Aim - Reproduce everything from the start of the rows below down through the line containing "v(125, 75) *", including both ends. Leave the pictures out of your answer.

Given records -
--------

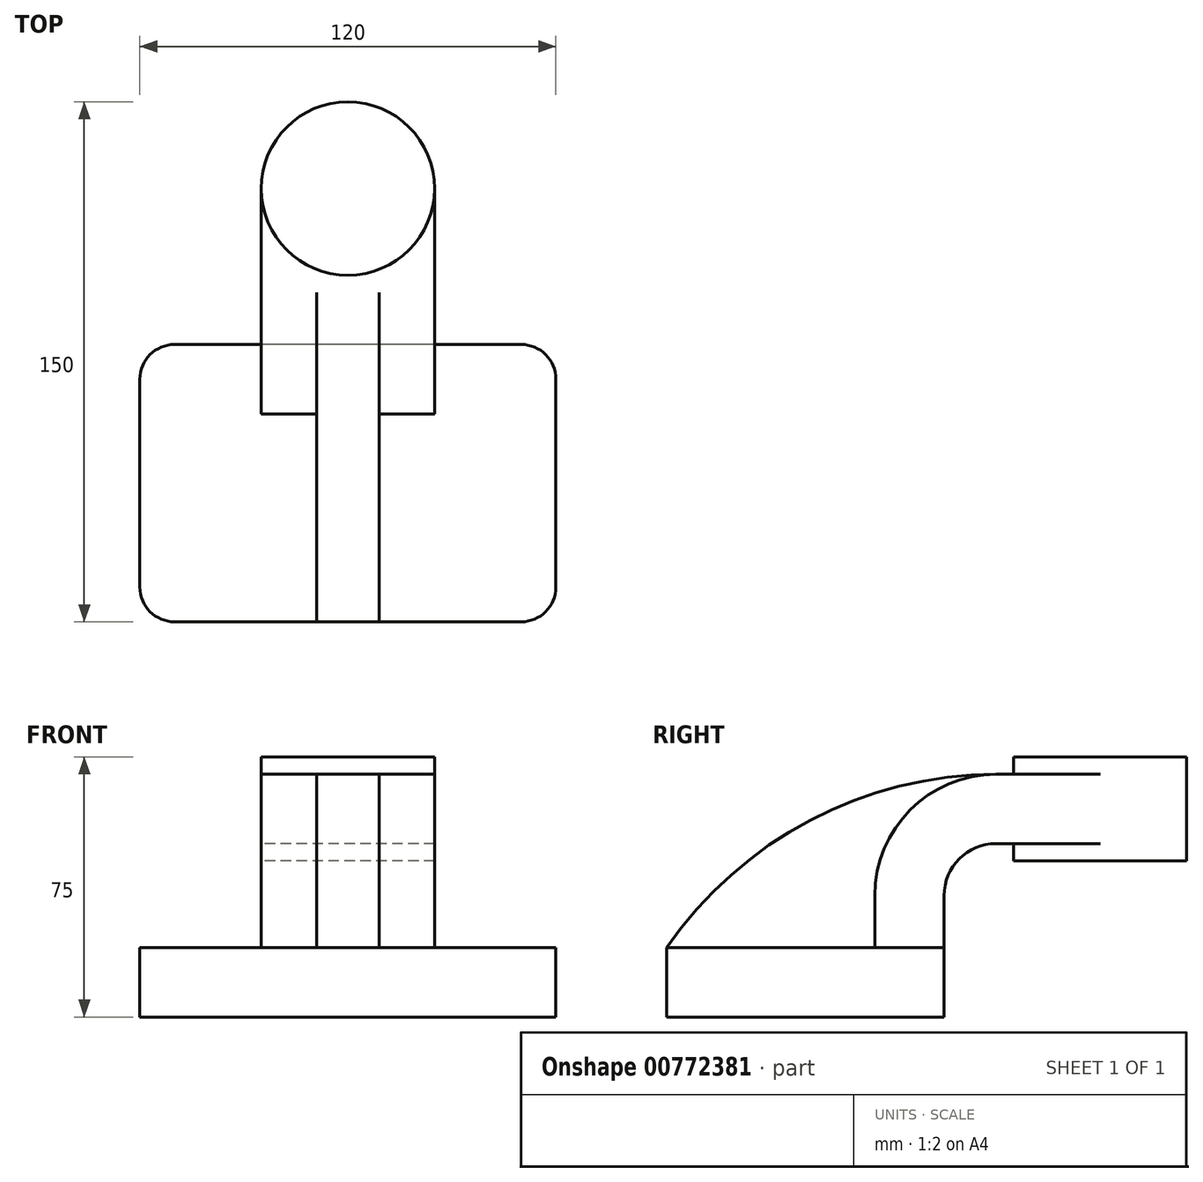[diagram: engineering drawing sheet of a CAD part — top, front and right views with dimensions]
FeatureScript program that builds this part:
annotation { "Feature Type Name" : "Feature", "Feature Type Description" : "" }
export const myFeature = defineFeature(function(context is Context, id is Id, definition is map)
    precondition{}
    {
        {
            var Q0;
            Q0=qCreatedBy(makeId("Right.planeOp"),FACE);
            var sketch = newSketch(context, id + "F0", { "sketchPlane" : qUnion([Q0])});
            skLineSegment(sketch, "E0", {"start": v(0, 0) * mm, "end": v(80, 0) * mm});
            skLineSegment(sketch, "E1", {"start": v(80, 0) * mm, "end": v(80, 20) * mm});
            skLineSegment(sketch, "E2", {"start": v(80, 20) * mm, "end": v(80, 35) * mm});
            skLineSegment(sketch, "E3", {"start": v(0, 0) * mm, "end": v(0, 20) * mm});
            skLineSegment(sketch, "E4", {"start": v(0, 20) * mm, "end": v(80, 20) * mm});
            skLineSegment(sketch, "E5", {"start": v(95, 70) * mm, "end": v(125, 70) * mm});
            skLineSegment(sketch, "E6", {"start": v(125, 70) * mm, "end": v(125, 50) * mm});
            skLineSegment(sketch, "E7", {"start": v(125, 50) * mm, "end": v(95, 50) * mm});
            skArc(sketch, "E8", {"start": v(80, 35) * mm, "mid": v(84.4, 45.6) * mm, "end": v(95, 50) * mm});
            skArc(sketch, "E9", {"start": v(95, 70) * mm, "mid": v(41.32, 56.74) * mm, "end": v(0, 20) * mm});
            skArc(sketch, "E10.0", {"start": v(60, 35) * mm, "mid": v(70.25, 59.75) * mm, "end": v(95, 70) * mm});
            skLineSegment(sketch, "E10.1", {"start": v(60, 20) * mm, "end": v(60, 35) * mm});
            skLineSegment(sketch, "E11.bottom", {"start": v(150, 45) * mm, "end": v(100, 45) * mm});
            skLineSegment(sketch, "E11.top", {"start": v(150, 75) * mm, "end": v(100, 75) * mm});
            skLineSegment(sketch, "E11.left", {"start": v(150, 45) * mm, "end": v(150, 75) * mm});
            skLineSegment(sketch, "E11.right", {"start": v(100, 45) * mm, "end": v(100, 75) * mm});
            skPoint(sketch, "E11.middle", {"position": v(125, 60) * mm});
            skLineSegment(sketch, "E12", {"start": v(125, 70) * mm, "end": v(125, 75) * mm});
            skLineSegment(sketch, "E13", {"start": v(125, 50) * mm, "end": v(125, 45) * mm});
            skSolve(sketch);
        }
        {
            var Q0;
            Q0=makeQuery(id+"F0.imprint","IMPRINT",FACE,{"disambiguationData":[TD([[makeQuery(id+"F0.imprint","IMPRINT",EDGE,{"derivedFrom":sQuery(id+"F0.wireOp",EDGE,"E0")}),1.0]])]});
            extrude(context, id + "F1", {"entities" : qUnion([Q0]), "endBound" : BoundingType.SYMMETRIC, "depth" : 120 * mm, "offsetDistance" : 25 * mm});
        }
        {
            var Q0;
            {var subQ0=sQuery(id+"F0.wireOp",EDGE,"E9");Q0=makeQuery(id+"F0.imprint","IMPRINT",FACE,{"disambiguationData":[TD([[makeQuery(id+"F0.imprint","IMPRINT",EDGE,{"derivedFrom":subQ0}),1.0]])]});}
            extrude(context, id + "F2", {"entities" : qUnion([Q0]), "operationType" : NewBodyOperationType.ADD, "endBound" : BoundingType.SYMMETRIC, "depth" : 18 * mm, "offsetDistance" : 25 * mm});
        }
        {
            var Q0;
            {var subQ8=sQuery(id+"F0.wireOp",EDGE,"E2");Q0=makeQuery(id+"F0.imprint","IMPRINT",FACE,{"disambiguationData":[TD([[makeQuery(id+"F0.imprint","IMPRINT",EDGE,{"derivedFrom":subQ8}),1.0]])]});}
            var Q1;
            {var subQ0=sQuery(id+"F0.wireOp",EDGE,"E6");Q1=makeQuery(id+"F0.imprint","IMPRINT",FACE,{"disambiguationData":[TD([[makeQuery(id+"F0.imprint","IMPRINT",EDGE,{"derivedFrom":subQ0}),-1.0]])]});}
            extrude(context, id + "F3", {"entities" : qUnion([Q0, Q1]), "operationType" : NewBodyOperationType.ADD, "endBound" : BoundingType.SYMMETRIC, "depth" : 50 * mm, "offsetDistance" : 25 * mm});
        }
        {
            var Q0;
            Q0=makeQuery(id+"F0.imprint","IMPRINT",FACE,{"disambiguationData":[TD([[makeQuery(id+"F0.imprint","IMPRINT",EDGE,{"derivedFrom":sQuery(id+"F0.wireOp",EDGE,"E6")}),1.0]])]});
            var Q1;
            Q1=sQuery(id+"F0.wireOp",EDGE,"E13");
            revolve(context, id + "F4", {"operationType" : NewBodyOperationType.ADD, "surfaceOperationType" : NewSurfaceOperationType.NEW, "entities" : qUnion([Q0]), "axis" : qUnion([Q1]), "revolveType" : RevolveType.FULL});
        }
        {
            var Q0;
            Q0=makeQuery(id+"F1.opExtrude","CAP_EDGE",EDGE,{"disambiguationData":[OSD([sQuery(id+"F0.wireOp",EDGE,"E3")])],"isStart":false});
            var Q1;
            Q1=makeQuery(id+"F1.opExtrude","CAP_EDGE",EDGE,{"disambiguationData":[OSD([sQuery(id+"F0.wireOp",EDGE,"E1")])],"isStart":false});
            var Q2;
            Q2=makeQuery(id+"F1.opExtrude","CAP_EDGE",EDGE,{"disambiguationData":[OSD([sQuery(id+"F0.wireOp",EDGE,"E1")])],"isStart":true});
            var Q3;
            Q3=makeQuery(id+"F1.opExtrude","CAP_EDGE",EDGE,{"disambiguationData":[OSD([sQuery(id+"F0.wireOp",EDGE,"E3")])],"isStart":true});
            fillet(context, id + "F5", {"entities" : qUnion([Q0, Q1, Q2, Q3]), "radius" : 10 * mm, "tangentPropagation" : true, "allowEdgeOverflow" : false});
        }
    });
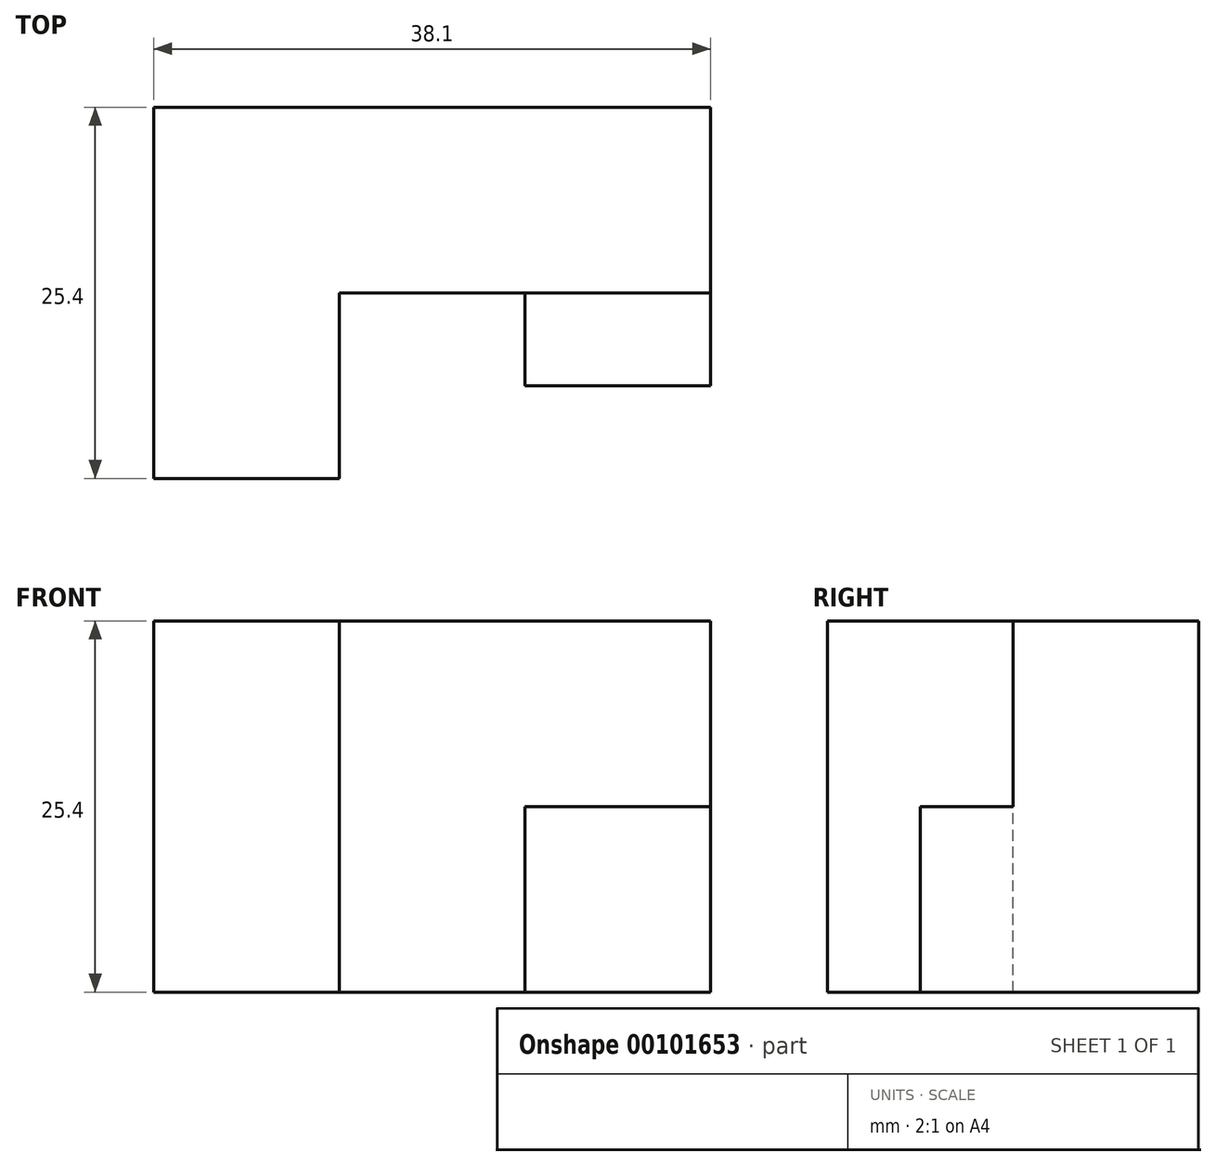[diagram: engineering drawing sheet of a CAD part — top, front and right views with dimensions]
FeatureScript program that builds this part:
annotation { "Feature Type Name" : "Feature", "Feature Type Description" : "" }
export const myFeature = defineFeature(function(context is Context, id is Id, definition is map)
    precondition{}
    {
        {
            var Q0;
            Q0=qCreatedBy(makeId("Front.planeOp"),FACE);
            var sketch = newSketch(context, id + "F0", { "sketchPlane" : qUnion([Q0])});
            skLineSegment(sketch, "E0", {"start": v(0, 0) * mm, "end": v(38.1, 0) * mm});
            skLineSegment(sketch, "E1", {"start": v(0, 25.4) * mm, "end": v(0, 0) * mm});
            skLineSegment(sketch, "E2", {"start": v(38.1, 0) * mm, "end": v(38.1, 12.7) * mm});
            skLineSegment(sketch, "E3", {"start": v(38.1, 12.7) * mm, "end": v(25.4, 12.7) * mm});
            skLineSegment(sketch, "E4", {"start": v(25.4, 12.7) * mm, "end": v(25.4, 0) * mm});
            skLineSegment(sketch, "E5", {"start": v(38.1, 12.7) * mm, "end": v(38.1, 25.4) * mm});
            skLineSegment(sketch, "E6", {"start": v(38.1, 25.4) * mm, "end": v(12.7, 25.4) * mm});
            skLineSegment(sketch, "E7", {"start": v(12.7, 25.4) * mm, "end": v(12.7, 0) * mm});
            skLineSegment(sketch, "E8", {"start": v(0, 25.4) * mm, "end": v(12.7, 25.4) * mm});
            skSolve(sketch);
        }
        {
            var Q0;
            Q0 = qSketchRegion(id + "F0", true);
            extrude(context, id + "F1", {"entities" : qUnion([Q0]), "depth" : 12.7 * mm});
        }
        {
            var Q0;
            {var subQ0=sQuery(id+"F0.wireOp",EDGE,"E1");Q0=makeQuery(id+"F0.imprint","IMPRINT",FACE,{"disambiguationData":[TD([[makeQuery(id+"F0.imprint","IMPRINT",EDGE,{"derivedFrom":subQ0}),1.0]])]});}
            extrude(context, id + "F2", {"entities" : qUnion([Q0]), "operationType" : NewBodyOperationType.ADD, "depth" : 25.4 * mm});
        }
        {
            var Q0;
            {var subQ0=sQuery(id+"F0.wireOp",EDGE,"E2");Q0=makeQuery(id+"F0.imprint","IMPRINT",FACE,{"disambiguationData":[TD([[makeQuery(id+"F0.imprint","IMPRINT",EDGE,{"derivedFrom":subQ0}),1.0]])]});}
            extrude(context, id + "F3", {"entities" : qUnion([Q0]), "operationType" : NewBodyOperationType.ADD, "depth" : 19.05 * mm});
        }
    });
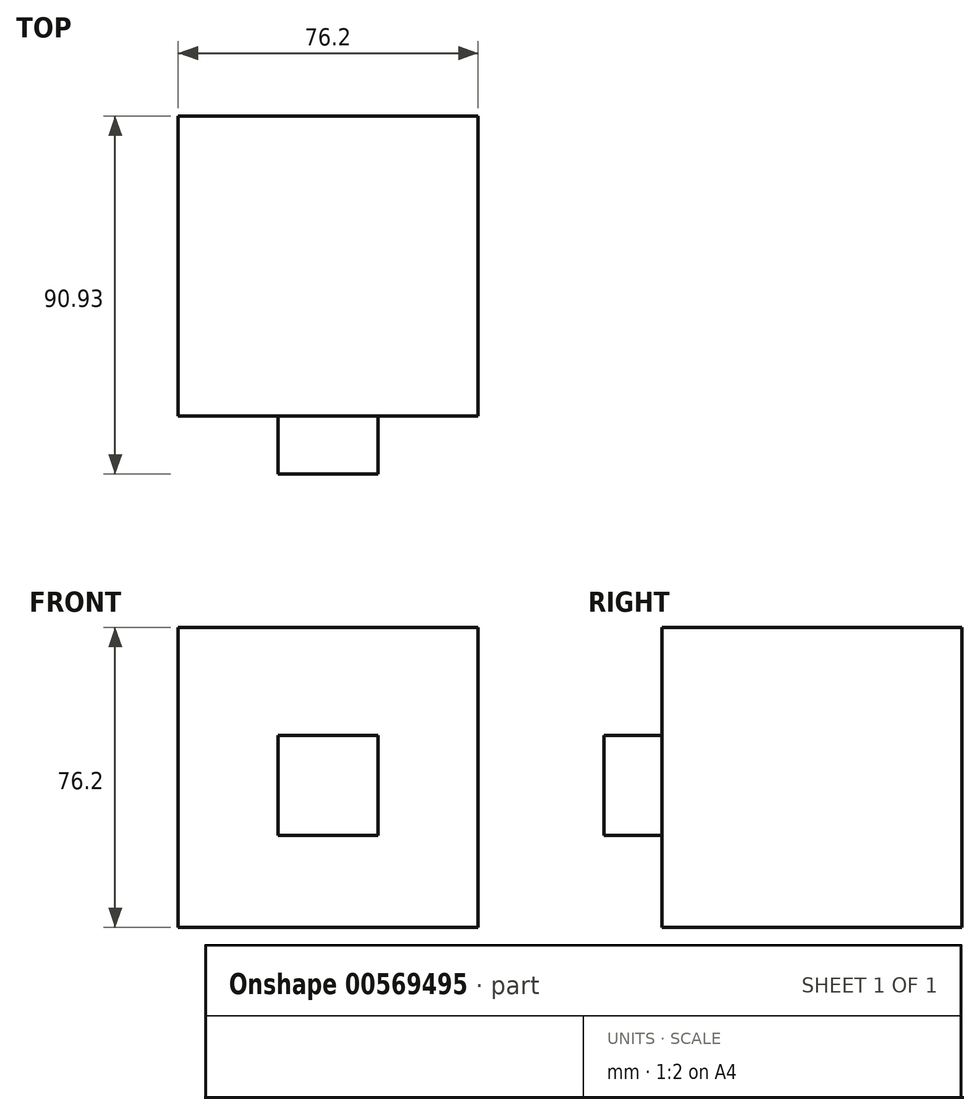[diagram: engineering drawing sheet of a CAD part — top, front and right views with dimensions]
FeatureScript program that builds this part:
annotation { "Feature Type Name" : "Feature", "Feature Type Description" : "" }
export const myFeature = defineFeature(function(context is Context, id is Id, definition is map)
    precondition{}
    {
        {
            var Q0;
            Q0=qCreatedBy(makeId("Front.planeOp"),FACE);
            var sketch = newSketch(context, id + "F0", { "sketchPlane" : qUnion([Q0])});
            skLineSegment(sketch, "E0.bottom", {"start": v(-76.2, 80.4) * mm, "end": v(0, 80.4) * mm});
            skLineSegment(sketch, "E0.top", {"start": v(-76.2, 4.2) * mm, "end": v(0, 4.2) * mm});
            skLineSegment(sketch, "E0.left", {"start": v(-76.2, 80.4) * mm, "end": v(-76.2, 4.2) * mm});
            skLineSegment(sketch, "E0.right", {"start": v(0, 80.4) * mm, "end": v(0, 4.2) * mm});
            skSolve(sketch);
        }
        {
            var Q0;
            Q0=makeQuery(id+"F0.imprint","IMPRINT",FACE,{"disambiguationData":[TD([[makeQuery(id+"F0.imprint","IMPRINT",EDGE,{"derivedFrom":sQuery(id+"F0.wireOp",EDGE,"E0.bottom")}),-1.0]])]});
            extrude(context, id + "F1", {"entities" : qUnion([Q0]), "depth" : 25.4 * mm, "offsetDistance" : 25.4 * mm});
        }
        {
            var Q0;
            Q0=makeQuery(id+"F0.imprint","IMPRINT",FACE,{"disambiguationData":[TD([[makeQuery(id+"F0.imprint","IMPRINT",EDGE,{"derivedFrom":sQuery(id+"F0.wireOp",EDGE,"E0.bottom")}),-1.0]])]});
            extrude(context, id + "F2", {"entities" : qUnion([Q0]), "operationType" : NewBodyOperationType.ADD, "depth" : 76.2 * mm, "offsetDistance" : 25.4 * mm});
        }
        {
            var Q0;
            Q0=makeQuery(id+"F2.opExtrude","CAP_FACE",FACE,{"disambiguationData":[OSD([sQuery(id+"F0.wireOp",EDGE,"E0.bottom"),sQuery(id+"F0.wireOp",EDGE,"E0.top"),sQuery(id+"F0.wireOp",EDGE,"E0.left"),sQuery(id+"F0.wireOp",EDGE,"E0.right")])],"isStart":false});
            var sketch = newSketch(context, id + "F3", { "sketchPlane" : qUnion([Q0])});
            skLineSegment(sketch, "E1.bottom", {"start": v(-50.8, 53.01) * mm, "end": v(-25.4, 53.01) * mm});
            skLineSegment(sketch, "E1.top", {"start": v(-50.8, 27.61) * mm, "end": v(-25.4, 27.61) * mm});
            skLineSegment(sketch, "E1.left", {"start": v(-50.8, 53.01) * mm, "end": v(-50.8, 27.61) * mm});
            skLineSegment(sketch, "E1.right", {"start": v(-25.4, 53.01) * mm, "end": v(-25.4, 27.61) * mm});
            skSolve(sketch);
        }
        {
            var Q0;
            Q0 = qSketchRegion(id + "F3", true);
            extrude(context, id + "F4", {"entities" : qUnion([Q0]), "operationType" : NewBodyOperationType.ADD, "depth" : 14.73 * mm, "offsetDistance" : 25.4 * mm});
        }
        {
            var Q0;
            {var subQ0=sQuery(id+"F0.wireOp",EDGE,"E0.right");Q0=makeQuery(id+"F2.boolean.opBoolean","MERGE",FACE,{"derivedFrom":[makeQuery(id+"F1.opExtrude","SWEPT_FACE",FACE,{"disambiguationData":[OSD([subQ0])]}),makeQuery(id+"F2.opExtrude","SWEPT_FACE",FACE,{"disambiguationData":[OSD([subQ0])]})]});}
            var sketch = newSketch(context, id + "F5", { "sketchPlane" : qUnion([Q0])});
            skCircle(sketch, "E2", {"center": v(-39.39, 42.3) * mm, "radius": 12.7 * mm});
            skSolve(sketch);
        }
        {
            var Q0;
            Q0=sQuery(id+"F5.wireOp",EDGE,"E2");
            extrude(context, id + "F6", {"bodyType" : ToolBodyType.SURFACE, "surfaceEntities" : qUnion([Q0]), "depth" : 10.4 * mm, "offsetDistance" : 25.4 * mm});
        }
    });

--------

Result for this exercise -
[diagram: engineering drawing sheet of a CAD part — top, front and right views with dimensions]
FeatureScript program that builds this part:
annotation { "Feature Type Name" : "Feature", "Feature Type Description" : "" }
export const myFeature = defineFeature(function(context is Context, id is Id, definition is map)
    precondition{}
    {
        {
            var Q0;
            Q0=qCreatedBy(makeId("Right.planeOp"),FACE);
            var sketch = newSketch(context, id + "F0", { "sketchPlane" : qUnion([Q0])});
            skLineSegment(sketch, "E0", {"start": v(0, 0) * mm, "end": v(80, 0) * mm});
            skLineSegment(sketch, "E1", {"start": v(80, 0) * mm, "end": v(80, 20) * mm});
            skLineSegment(sketch, "E2", {"start": v(80, 20) * mm, "end": v(80, 35) * mm});
            skLineSegment(sketch, "E3", {"start": v(0, 0) * mm, "end": v(0, 20) * mm});
            skLineSegment(sketch, "E4", {"start": v(0, 20) * mm, "end": v(80, 20) * mm});
            skLineSegment(sketch, "E5", {"start": v(95, 70) * mm, "end": v(125, 70) * mm});
            skLineSegment(sketch, "E6", {"start": v(125, 70) * mm, "end": v(125, 50) * mm});
            skLineSegment(sketch, "E7", {"start": v(125, 50) * mm, "end": v(95, 50) * mm});
            skArc(sketch, "E8", {"start": v(80, 35) * mm, "mid": v(84.4, 45.6) * mm, "end": v(95, 50) * mm});
            skArc(sketch, "E9", {"start": v(95, 70) * mm, "mid": v(41.32, 56.74) * mm, "end": v(0, 20) * mm});
            skArc(sketch, "E10.0", {"start": v(60, 35) * mm, "mid": v(70.25, 59.75) * mm, "end": v(95, 70) * mm});
            skLineSegment(sketch, "E10.1", {"start": v(60, 20) * mm, "end": v(60, 35) * mm});
            skLineSegment(sketch, "E11.bottom", {"start": v(150, 45) * mm, "end": v(100, 45) * mm});
            skLineSegment(sketch, "E11.top", {"start": v(150, 75) * mm, "end": v(100, 75) * mm});
            skLineSegment(sketch, "E11.left", {"start": v(150, 45) * mm, "end": v(150, 75) * mm});
            skLineSegment(sketch, "E11.right", {"start": v(100, 45) * mm, "end": v(100, 75) * mm});
            skPoint(sketch, "E11.middle", {"position": v(125, 60) * mm});
            skLineSegment(sketch, "E12", {"start": v(125, 70) * mm, "end": v(125, 75) * mm});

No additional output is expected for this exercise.